The raid had been intended to rescue a captured secret-service agent but led to his reported death and the loss of one of his would-be rescuers.
Another French commando is listed as missing amid claims that he was captured by Islamist fighters belonging to the al-Shabaab movement.
Details of Friday night'sraid on a compound south of Mogadishu emerged during a day of grim news for France's military.
An hour later, it was confirmed that a French combat helicopter pilot had died of his wounds during the military intervention in Mali, where hundreds of French soldiers are leading the effort to seize back the north of the country from Islamist rebels against the government in Bamako.
The sudden escalation in Mali came after western governments voiced alarm following the capture of the town of Konna by Islamists on Thursday in their first major drive towards the capital, Bamako, since they seized control of the north last spring.
The west African regional bloc, Eco, has authorised the immediate deployment of troops to Mali.
More than 100 people are said to have died in the air raids and fighting at Konna.
The secret service agent, Denis Allex, is believed to have been killed by his captors during a failed helicopter raid in Bula Mareer, 70 miles south of Mogadishu. The assault faltered after resistance at the compound, which was reinforced by fighters at a neighbouring training camp.
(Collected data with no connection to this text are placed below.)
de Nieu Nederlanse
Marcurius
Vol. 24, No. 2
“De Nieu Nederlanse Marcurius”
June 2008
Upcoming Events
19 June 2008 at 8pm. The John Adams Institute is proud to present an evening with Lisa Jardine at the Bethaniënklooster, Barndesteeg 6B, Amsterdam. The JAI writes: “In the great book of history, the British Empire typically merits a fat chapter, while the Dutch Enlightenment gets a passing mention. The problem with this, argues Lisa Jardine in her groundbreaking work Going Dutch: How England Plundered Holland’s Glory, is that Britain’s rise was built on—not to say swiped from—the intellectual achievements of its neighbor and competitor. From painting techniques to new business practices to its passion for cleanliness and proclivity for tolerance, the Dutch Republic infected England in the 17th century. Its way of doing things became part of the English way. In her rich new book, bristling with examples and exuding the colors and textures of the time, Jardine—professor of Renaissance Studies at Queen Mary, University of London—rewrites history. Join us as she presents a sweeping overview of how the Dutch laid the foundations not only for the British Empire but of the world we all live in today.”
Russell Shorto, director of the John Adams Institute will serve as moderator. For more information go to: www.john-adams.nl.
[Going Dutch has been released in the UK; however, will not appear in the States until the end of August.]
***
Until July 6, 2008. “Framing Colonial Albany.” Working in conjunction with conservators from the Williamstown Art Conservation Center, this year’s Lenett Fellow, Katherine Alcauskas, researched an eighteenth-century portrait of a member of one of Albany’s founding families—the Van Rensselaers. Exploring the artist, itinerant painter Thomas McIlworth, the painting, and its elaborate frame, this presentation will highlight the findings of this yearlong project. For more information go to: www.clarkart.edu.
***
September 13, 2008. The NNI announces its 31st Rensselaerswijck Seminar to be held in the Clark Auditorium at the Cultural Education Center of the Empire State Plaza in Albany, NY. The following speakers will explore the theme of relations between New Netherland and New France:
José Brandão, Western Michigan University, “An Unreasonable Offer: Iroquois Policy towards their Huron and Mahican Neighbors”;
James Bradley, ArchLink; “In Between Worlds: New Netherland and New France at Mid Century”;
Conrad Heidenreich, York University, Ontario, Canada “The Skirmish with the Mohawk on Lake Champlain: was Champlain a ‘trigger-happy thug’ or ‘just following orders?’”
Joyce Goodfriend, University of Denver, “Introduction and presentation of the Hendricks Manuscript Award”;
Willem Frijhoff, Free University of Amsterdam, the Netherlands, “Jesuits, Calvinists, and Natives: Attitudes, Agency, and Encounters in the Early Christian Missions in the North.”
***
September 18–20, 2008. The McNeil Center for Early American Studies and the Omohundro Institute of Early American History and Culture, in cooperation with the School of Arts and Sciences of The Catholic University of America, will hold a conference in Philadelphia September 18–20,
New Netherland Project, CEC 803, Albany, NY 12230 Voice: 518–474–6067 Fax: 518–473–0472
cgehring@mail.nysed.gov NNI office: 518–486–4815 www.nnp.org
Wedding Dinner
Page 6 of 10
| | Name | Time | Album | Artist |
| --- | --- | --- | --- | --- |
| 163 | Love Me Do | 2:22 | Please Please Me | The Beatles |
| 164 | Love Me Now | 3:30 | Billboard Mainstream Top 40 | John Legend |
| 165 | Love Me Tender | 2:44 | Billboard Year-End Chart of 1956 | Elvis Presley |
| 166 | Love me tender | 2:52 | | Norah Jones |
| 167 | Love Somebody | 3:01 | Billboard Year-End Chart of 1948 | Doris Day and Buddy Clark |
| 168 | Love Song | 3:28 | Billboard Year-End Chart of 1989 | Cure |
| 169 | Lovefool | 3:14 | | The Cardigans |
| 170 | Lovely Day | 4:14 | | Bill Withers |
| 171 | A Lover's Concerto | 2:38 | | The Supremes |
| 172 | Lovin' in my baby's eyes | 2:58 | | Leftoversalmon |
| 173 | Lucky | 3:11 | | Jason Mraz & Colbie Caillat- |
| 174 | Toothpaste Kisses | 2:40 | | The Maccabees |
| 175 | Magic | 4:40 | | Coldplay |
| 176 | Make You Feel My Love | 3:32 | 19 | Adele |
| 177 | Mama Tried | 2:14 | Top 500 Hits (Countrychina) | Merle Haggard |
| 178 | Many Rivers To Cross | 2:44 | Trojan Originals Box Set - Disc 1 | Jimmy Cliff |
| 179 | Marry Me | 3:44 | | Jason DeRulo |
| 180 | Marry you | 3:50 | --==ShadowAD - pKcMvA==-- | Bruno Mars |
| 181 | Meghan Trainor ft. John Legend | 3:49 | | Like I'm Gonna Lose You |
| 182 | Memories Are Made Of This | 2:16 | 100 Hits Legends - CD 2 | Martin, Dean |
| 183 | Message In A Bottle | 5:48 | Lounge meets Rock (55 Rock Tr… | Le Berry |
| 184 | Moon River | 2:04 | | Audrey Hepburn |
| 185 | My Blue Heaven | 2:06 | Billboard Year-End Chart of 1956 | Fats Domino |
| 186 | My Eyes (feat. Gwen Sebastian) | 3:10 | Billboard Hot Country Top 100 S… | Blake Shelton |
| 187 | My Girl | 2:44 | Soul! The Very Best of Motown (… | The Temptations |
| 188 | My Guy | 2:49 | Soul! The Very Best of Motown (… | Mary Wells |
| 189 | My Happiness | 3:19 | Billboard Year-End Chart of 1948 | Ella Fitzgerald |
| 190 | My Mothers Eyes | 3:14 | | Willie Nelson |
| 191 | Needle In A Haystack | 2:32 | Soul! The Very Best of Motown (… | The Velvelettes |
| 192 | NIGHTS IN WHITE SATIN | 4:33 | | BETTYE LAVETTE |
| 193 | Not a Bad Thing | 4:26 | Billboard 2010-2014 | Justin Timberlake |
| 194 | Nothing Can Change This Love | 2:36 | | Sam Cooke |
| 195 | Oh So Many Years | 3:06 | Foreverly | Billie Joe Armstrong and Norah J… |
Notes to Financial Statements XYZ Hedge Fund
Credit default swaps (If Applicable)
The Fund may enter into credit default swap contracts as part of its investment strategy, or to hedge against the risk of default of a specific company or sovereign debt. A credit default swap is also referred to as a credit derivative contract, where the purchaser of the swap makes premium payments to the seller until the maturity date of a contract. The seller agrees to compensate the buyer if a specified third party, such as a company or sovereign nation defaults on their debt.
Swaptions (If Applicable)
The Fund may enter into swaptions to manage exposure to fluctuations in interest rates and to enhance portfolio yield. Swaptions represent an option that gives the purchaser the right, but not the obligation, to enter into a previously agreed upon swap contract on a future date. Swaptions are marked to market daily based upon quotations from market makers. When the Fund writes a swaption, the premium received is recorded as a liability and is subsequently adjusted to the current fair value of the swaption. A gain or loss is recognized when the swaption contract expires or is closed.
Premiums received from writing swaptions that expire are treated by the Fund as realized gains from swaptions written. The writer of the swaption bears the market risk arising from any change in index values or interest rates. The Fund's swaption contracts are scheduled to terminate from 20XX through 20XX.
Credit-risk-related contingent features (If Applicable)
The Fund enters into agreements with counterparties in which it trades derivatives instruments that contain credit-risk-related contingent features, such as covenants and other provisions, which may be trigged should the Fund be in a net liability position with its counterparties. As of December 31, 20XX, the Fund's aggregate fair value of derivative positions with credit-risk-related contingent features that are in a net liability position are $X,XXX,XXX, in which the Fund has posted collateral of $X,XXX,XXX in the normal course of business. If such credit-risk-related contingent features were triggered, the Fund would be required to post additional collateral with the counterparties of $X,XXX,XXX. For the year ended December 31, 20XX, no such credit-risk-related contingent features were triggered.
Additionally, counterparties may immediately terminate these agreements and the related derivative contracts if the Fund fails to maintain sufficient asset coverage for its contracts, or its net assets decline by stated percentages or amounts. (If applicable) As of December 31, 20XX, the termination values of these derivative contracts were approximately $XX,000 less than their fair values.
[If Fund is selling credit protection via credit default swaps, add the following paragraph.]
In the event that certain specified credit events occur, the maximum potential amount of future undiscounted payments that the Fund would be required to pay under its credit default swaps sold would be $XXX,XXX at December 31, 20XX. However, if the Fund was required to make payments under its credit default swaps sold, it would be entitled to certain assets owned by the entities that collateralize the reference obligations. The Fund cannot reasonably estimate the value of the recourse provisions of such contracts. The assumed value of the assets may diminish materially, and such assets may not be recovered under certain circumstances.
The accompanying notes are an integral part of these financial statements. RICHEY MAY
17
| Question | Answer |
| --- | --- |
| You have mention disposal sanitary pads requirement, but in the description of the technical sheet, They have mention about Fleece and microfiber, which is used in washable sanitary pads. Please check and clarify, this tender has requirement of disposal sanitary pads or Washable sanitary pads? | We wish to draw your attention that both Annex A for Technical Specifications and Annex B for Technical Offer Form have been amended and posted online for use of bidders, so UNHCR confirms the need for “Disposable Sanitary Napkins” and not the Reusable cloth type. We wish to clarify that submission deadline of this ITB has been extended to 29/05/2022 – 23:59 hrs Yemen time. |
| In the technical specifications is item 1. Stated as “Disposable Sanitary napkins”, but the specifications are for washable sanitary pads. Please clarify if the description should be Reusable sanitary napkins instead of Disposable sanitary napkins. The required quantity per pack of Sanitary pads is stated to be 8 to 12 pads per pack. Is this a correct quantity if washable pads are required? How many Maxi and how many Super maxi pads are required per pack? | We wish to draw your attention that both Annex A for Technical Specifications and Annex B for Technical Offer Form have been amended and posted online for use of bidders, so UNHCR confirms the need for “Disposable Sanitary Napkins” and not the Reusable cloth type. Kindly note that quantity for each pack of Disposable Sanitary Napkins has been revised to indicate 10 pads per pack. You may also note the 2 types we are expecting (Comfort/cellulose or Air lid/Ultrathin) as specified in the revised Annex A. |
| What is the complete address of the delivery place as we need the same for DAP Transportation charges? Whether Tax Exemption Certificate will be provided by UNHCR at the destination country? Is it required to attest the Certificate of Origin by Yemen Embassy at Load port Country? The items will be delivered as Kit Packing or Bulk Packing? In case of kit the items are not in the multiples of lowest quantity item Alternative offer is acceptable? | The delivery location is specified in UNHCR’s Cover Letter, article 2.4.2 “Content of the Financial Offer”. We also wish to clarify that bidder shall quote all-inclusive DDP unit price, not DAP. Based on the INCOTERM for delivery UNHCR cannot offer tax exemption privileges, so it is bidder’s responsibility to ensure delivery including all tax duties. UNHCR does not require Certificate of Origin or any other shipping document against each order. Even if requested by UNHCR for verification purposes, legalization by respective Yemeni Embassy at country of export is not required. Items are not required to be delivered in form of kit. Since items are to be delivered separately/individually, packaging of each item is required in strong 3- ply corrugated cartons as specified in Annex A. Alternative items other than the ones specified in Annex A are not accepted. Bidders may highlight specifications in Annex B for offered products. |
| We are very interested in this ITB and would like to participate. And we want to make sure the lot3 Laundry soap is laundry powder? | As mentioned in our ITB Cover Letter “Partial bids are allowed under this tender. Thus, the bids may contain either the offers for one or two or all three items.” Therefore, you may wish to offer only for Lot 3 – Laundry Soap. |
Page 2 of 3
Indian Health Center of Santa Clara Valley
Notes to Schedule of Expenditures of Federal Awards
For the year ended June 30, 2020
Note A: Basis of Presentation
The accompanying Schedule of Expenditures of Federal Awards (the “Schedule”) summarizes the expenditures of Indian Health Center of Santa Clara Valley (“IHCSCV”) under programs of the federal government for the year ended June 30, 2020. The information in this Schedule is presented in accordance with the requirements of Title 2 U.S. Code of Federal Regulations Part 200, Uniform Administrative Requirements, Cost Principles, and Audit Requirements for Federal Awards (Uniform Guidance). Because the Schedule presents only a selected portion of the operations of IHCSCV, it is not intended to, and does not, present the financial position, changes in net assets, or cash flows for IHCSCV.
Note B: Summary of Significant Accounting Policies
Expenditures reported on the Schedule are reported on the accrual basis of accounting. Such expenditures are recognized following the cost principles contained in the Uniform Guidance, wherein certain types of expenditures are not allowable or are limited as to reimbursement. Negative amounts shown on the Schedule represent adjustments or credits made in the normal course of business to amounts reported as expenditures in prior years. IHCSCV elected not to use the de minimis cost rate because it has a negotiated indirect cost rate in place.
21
Confirmation that a member of the rescue force was "missing" came amid claims from al-Shabaab that it had captured a French soldier. They added that Allex was still alive and in their custody. France said Allex was dead.
Residents of the town described explosions and gunfire while an al-Shabaab official said that the fighting began after helicopters had dropped off commandos.
The French Ministry of Defence said: "Faced with the intransigence of the terrorists, who refused for three years to engage in all negotiations, and who were holding Denis Allex in inhumane conditions, an operation was planned and set in effect."
French defence minister Jean-Yves Le Drian insisted that France had to act quickly to stop the Islamist offensive, which he said could lead to the emergence of "a terrorist state at the doorstep of France and Europe".